[Start of section]
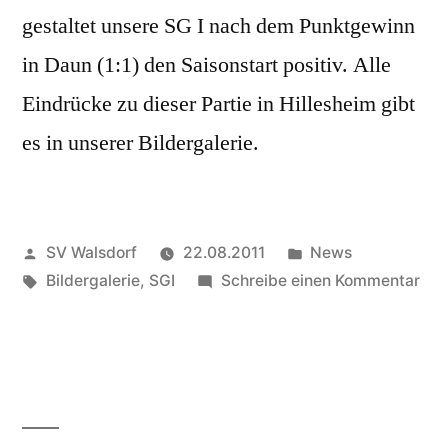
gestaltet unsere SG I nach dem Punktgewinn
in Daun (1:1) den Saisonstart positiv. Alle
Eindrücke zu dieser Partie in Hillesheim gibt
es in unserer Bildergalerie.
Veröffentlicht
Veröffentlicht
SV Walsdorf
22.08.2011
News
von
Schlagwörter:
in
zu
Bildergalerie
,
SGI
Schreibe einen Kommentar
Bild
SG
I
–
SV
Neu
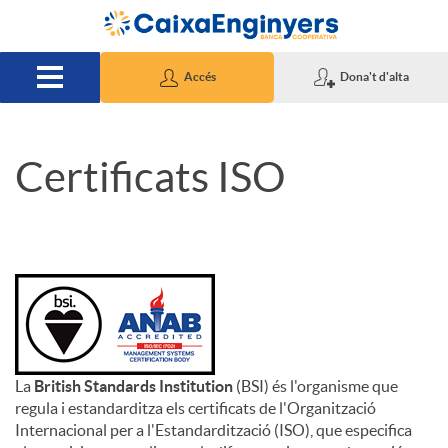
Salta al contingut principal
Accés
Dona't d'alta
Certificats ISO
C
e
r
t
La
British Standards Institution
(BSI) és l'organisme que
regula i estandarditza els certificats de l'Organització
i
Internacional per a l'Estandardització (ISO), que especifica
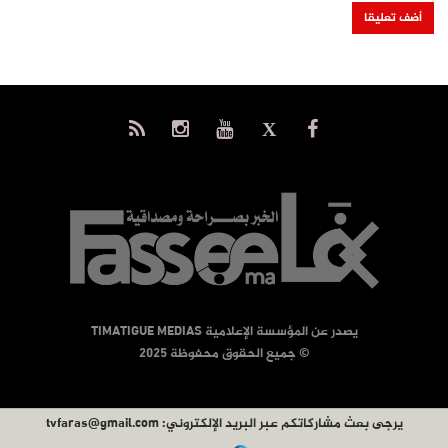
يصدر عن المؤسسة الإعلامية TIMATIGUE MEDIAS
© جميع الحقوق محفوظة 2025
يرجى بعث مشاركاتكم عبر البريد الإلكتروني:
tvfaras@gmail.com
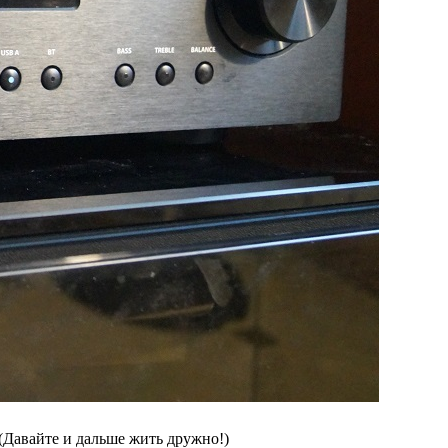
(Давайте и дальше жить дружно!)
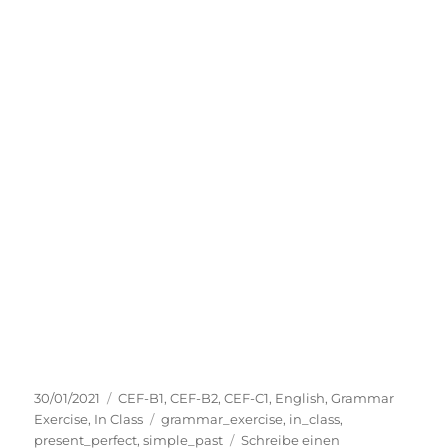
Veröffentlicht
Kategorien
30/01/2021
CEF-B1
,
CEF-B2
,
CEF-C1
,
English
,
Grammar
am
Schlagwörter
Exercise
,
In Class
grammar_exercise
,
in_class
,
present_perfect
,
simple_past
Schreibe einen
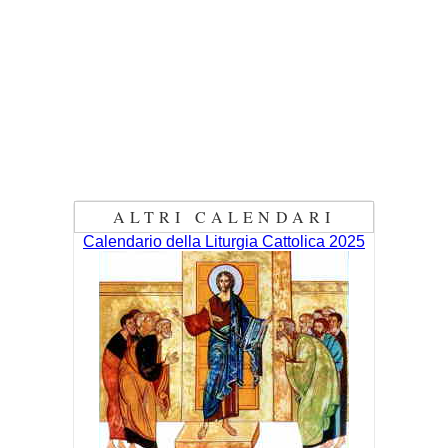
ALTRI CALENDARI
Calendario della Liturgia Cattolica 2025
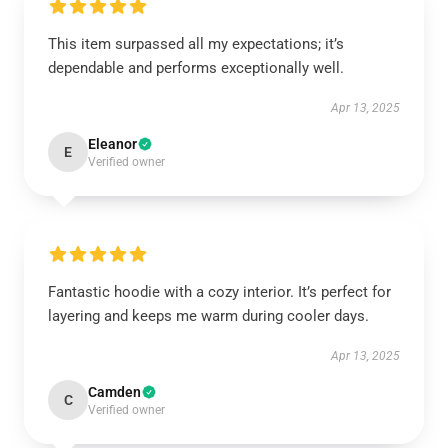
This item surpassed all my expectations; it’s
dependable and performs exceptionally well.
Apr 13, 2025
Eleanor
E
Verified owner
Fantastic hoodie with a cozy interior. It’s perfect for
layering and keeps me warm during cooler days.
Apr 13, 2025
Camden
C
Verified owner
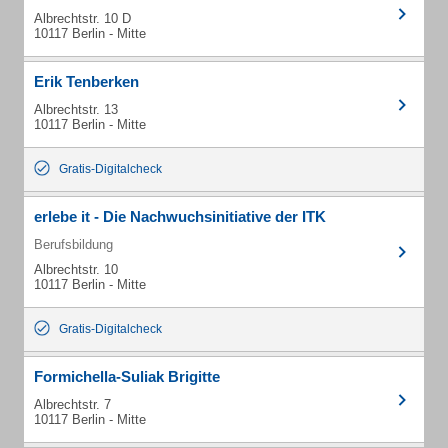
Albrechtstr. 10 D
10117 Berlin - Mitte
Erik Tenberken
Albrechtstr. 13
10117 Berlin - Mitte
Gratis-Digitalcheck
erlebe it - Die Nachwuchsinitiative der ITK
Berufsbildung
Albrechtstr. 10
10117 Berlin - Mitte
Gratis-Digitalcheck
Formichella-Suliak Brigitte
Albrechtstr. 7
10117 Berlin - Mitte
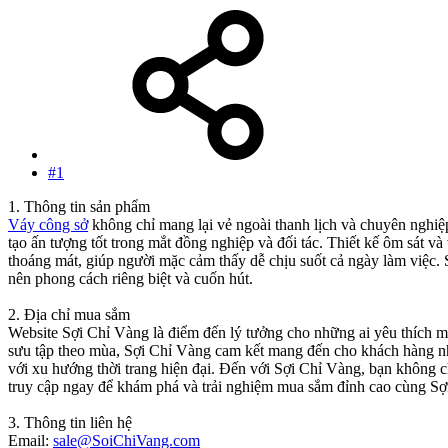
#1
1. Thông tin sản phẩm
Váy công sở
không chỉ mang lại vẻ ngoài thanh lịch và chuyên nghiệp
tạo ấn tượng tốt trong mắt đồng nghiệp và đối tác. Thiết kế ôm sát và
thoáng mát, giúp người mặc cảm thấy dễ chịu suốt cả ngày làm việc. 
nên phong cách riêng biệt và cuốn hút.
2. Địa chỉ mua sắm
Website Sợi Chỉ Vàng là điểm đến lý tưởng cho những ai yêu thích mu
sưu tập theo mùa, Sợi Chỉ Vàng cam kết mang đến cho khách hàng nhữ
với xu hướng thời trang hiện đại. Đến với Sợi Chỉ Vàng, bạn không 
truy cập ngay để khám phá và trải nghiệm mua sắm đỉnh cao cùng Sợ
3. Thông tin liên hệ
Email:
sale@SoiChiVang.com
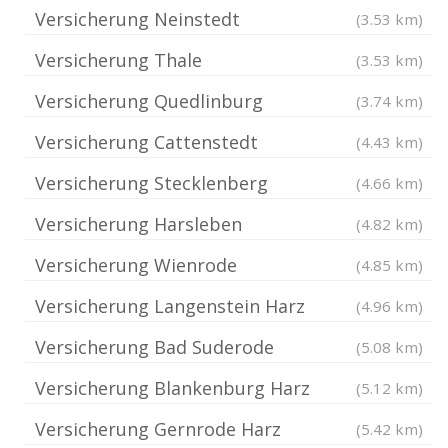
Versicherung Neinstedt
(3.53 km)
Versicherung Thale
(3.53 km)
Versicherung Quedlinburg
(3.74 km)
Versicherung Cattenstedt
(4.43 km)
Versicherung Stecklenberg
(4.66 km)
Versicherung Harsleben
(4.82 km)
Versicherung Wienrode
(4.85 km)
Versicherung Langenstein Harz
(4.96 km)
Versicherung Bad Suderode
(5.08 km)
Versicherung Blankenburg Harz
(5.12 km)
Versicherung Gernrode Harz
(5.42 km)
[End of section]
What you need to do
After removing each picture, print the entries above exactly as they were.

Response box
gestaltet unsere SG I nach dem Punktgewinn
in Daun (1:1) den Saisonstart positiv. Alle
Eindrücke zu dieser Partie in Hillesheim gibt
es in unserer Bildergalerie.
Veröffentlicht
Veröffentlicht
SV Walsdorf
22.08.2011
News
von
Schlagwörter:
in
zu
Bildergalerie
,
SGI
Schreibe einen Kommentar
Bild
SG
I
–
SV
Neu
Salta al contingut principal
Accés
Dona't d'alta
Certificats ISO
C
e
r
t
La
British Standards Institution
(BSI) és l'organisme que
regula i estandarditza els certificats de l'Organització
i
Internacional per a l'Estandardització (ISO), que especifica
يصدر عن المؤسسة الإعلامية TIMATIGUE MEDIAS
© جميع الحقوق محفوظة 2025
يرجى بعث مشاركاتكم عبر البريد الإلكتروني:
tvfaras@gmail.com
(Давайте и дальше жить дружно!)
Veröffentlicht
Kategorien
30/01/2021
CEF-B1
,
CEF-B2
,
CEF-C1
,
English
,
Grammar
am
Schlagwörter
Exercise
,
In Class
grammar_exercise
,
in_class
,
present_perfect
,
simple_past
Schreibe einen
ALTRI CALENDARI
Calendario della Liturgia Cattolica 2025
This item surpassed all my expectations; it’s
dependable and performs exceptionally well.
Apr 13, 2025
Eleanor
E
Verified owner
Fantastic hoodie with a cozy interior. It’s perfect for
layering and keeps me warm during cooler days.
Apr 13, 2025
Camden
C
Verified owner
Albrechtstr. 10 D
10117 Berlin - Mitte
Erik Tenberken
Albrechtstr. 13
10117 Berlin - Mitte
Gratis-Digitalcheck
erlebe it - Die Nachwuchsinitiative der ITK
Berufsbildung
Albrechtstr. 10
10117 Berlin - Mitte
Gratis-Digitalcheck
Formichella-Suliak Brigitte
Albrechtstr. 7
10117 Berlin - Mitte
#1
1. Thông tin sản phẩm
Váy công sở
không chỉ mang lại vẻ ngoài thanh lịch và chuyên nghiệp
tạo ấn tượng tốt trong mắt đồng nghiệp và đối tác. Thiết kế ôm sát và
thoáng mát, giúp người mặc cảm thấy dễ chịu suốt cả ngày làm việc. 
nên phong cách riêng biệt và cuốn hút.
2. Địa chỉ mua sắm
Website Sợi Chỉ Vàng là điểm đến lý tưởng cho những ai yêu thích mu
sưu tập theo mùa, Sợi Chỉ Vàng cam kết mang đến cho khách hàng nhữ
với xu hướng thời trang hiện đại. Đến với Sợi Chỉ Vàng, bạn không 
truy cập ngay để khám phá và trải nghiệm mua sắm đỉnh cao cùng Sợ
3. Thông tin liên hệ
Email:
sale@SoiChiVang.com
Versicherung Neinstedt
(3.53 km)
Versicherung Thale
(3.53 km)
Versicherung Quedlinburg
(3.74 km)
Versicherung Cattenstedt
(4.43 km)
Versicherung Stecklenberg
(4.66 km)
Versicherung Harsleben
(4.82 km)
Versicherung Wienrode
(4.85 km)
Versicherung Langenstein Harz
(4.96 km)
Versicherung Bad Suderode
(5.08 km)
Versicherung Blankenburg Harz
(5.12 km)
Versicherung Gernrode Harz
(5.42 km)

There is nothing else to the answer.